** Excerpt to read follows **

# how much is this flowerhorn worth



## hakeemtito (Oct 3, 2003)

i traded this flowerhorn for my used aquaclear 500 to some guy at my local fish store. wondering how much it's worth.


----------



## Poseidon X (Jan 31, 2003)

thats a pretty nice lou han actually.. nice color and B grade flowers. Since LH is an older breed this fish is probably worth $50, but is alot better then fish i have seen sold in lfs for twice as much in the ne


----------



## crazyklown89 (Aug 28, 2003)

I was expecting some crappy, and ugly Trimac mutt.

But that's not bad actually, pretty cool looking. If I had the space I'd buy him..


----------



## luva40 (Jan 5, 2003)

That looks just like the 8-10er I got for free. Nice pick up.

Kevin


----------



## Poseidon X (Jan 31, 2003)

If i was going to cover all the aspects of this fish and grade it compared to newer strains i would start with the tail by saying it has a tiny anal fin, not fan like at all.. much to narrow, lacks pearl and color on the dorsal and cuadal fin.. it does have pretty pectoral fins though and the color is nice the markings are nice and seperated but they are faded and not a dark black color.. maybe some ghost shrimp and fix this. could get a slight nuchal hump but the mouth is probably to long at this size to support a large head, and the lips are also extra fat when small ones are favored.

as a neat comparison you can check out this modern flowerhorn, Jin Hwa type that is bred for the same color look.. notice the exotic eye colors, finage and body shape at 5", dark markings.. which as far as kamfa type go do not have to go the length of the body. Also short mouth that downcurves to the proportionate lips. Also shows a fan tail which will eventuall wrap around as having streamers isnt a good trait anymore.


----------



## hakeemtito (Oct 3, 2003)

another pic


----------



## hakeemtito (Oct 3, 2003)

btw, thanks poseiden x for all the info, you are indeed the flowerhorn god


----------



## Poseidon X (Jan 31, 2003)

if you just got this guy in.. then he still has a chance to get this head pumped up a little bit. I would add coral chips to the tank if you dont already and get the ph to 7.5-7.8 and then pump up the temperature to 86 degrees... feed with beefheart. and see if you get some results. This is a great starter fish, and much better then the first one i had.


----------



## crazyklown89 (Aug 28, 2003)

Wait black anal fins are preferred?????

I think it looks kind of ugly but my FH's anal fin is BLACK.


----------



## Poseidon X (Jan 31, 2003)

i dont think anyone ever said that black tails were prefered i said that wrap tails were prefered and ZZ do not get wrap tail unless you trim the streamers, which can be very beneficial actually. When the streamers get to long they can put stress on the cartlidge in there and cause a ripple in the finage.


----------



## Poseidon X (Jan 31, 2003)

i dont think anyone ever said that black tails were prefered i said that wrap tails were prefered and ZZ do not get wrap tail unless you trim the streamers, which can be very beneficial actually. When the streamers get to long they can put stress on the cartlidge in there and cause a ripple in the finage.


----------

** End of Excerpt to read **

» What the task requires
Please repeat the flowerhorn thread above word for word, from "I was expecting" to "(Jan 5, 2003)".

** Data extracts follows **

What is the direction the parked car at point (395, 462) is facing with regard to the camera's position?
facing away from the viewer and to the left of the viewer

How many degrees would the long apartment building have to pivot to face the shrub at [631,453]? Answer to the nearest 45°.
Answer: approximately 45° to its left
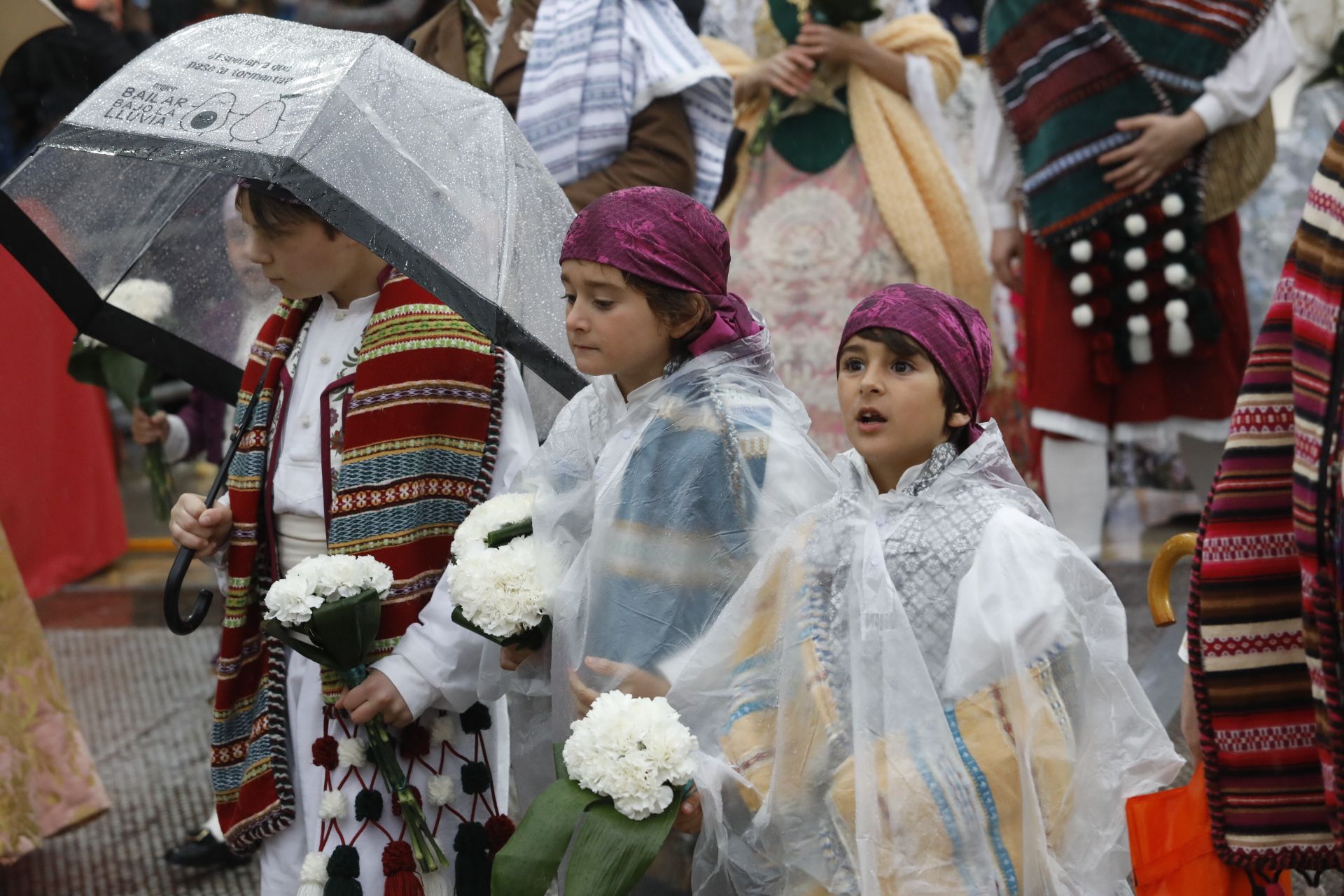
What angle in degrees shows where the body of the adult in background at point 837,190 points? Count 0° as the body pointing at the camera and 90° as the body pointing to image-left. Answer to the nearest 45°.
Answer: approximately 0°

** End of Data extracts **
** Data extracts follows **

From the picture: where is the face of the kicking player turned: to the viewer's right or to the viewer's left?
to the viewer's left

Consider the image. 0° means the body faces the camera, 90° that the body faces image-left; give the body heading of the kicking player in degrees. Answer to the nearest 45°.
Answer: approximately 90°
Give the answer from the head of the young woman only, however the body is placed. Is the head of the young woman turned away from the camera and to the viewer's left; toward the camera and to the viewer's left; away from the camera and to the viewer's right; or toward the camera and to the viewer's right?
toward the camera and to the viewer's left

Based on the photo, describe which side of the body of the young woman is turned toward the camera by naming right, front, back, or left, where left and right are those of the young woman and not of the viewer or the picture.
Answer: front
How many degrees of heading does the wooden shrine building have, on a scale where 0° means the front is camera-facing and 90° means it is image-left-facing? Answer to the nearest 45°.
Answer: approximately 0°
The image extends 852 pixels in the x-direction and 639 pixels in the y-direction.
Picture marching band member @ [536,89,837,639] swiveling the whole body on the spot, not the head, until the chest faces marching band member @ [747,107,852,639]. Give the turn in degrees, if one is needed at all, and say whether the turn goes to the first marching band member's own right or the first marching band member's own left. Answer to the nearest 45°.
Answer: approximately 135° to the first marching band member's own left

** End of Data extracts **

» Output
I was expecting some crappy, and ugly Trimac mutt.

But that's not bad actually, pretty cool looking. If I had the space I'd buy him..


----------



## luva40 (Jan 5, 2003)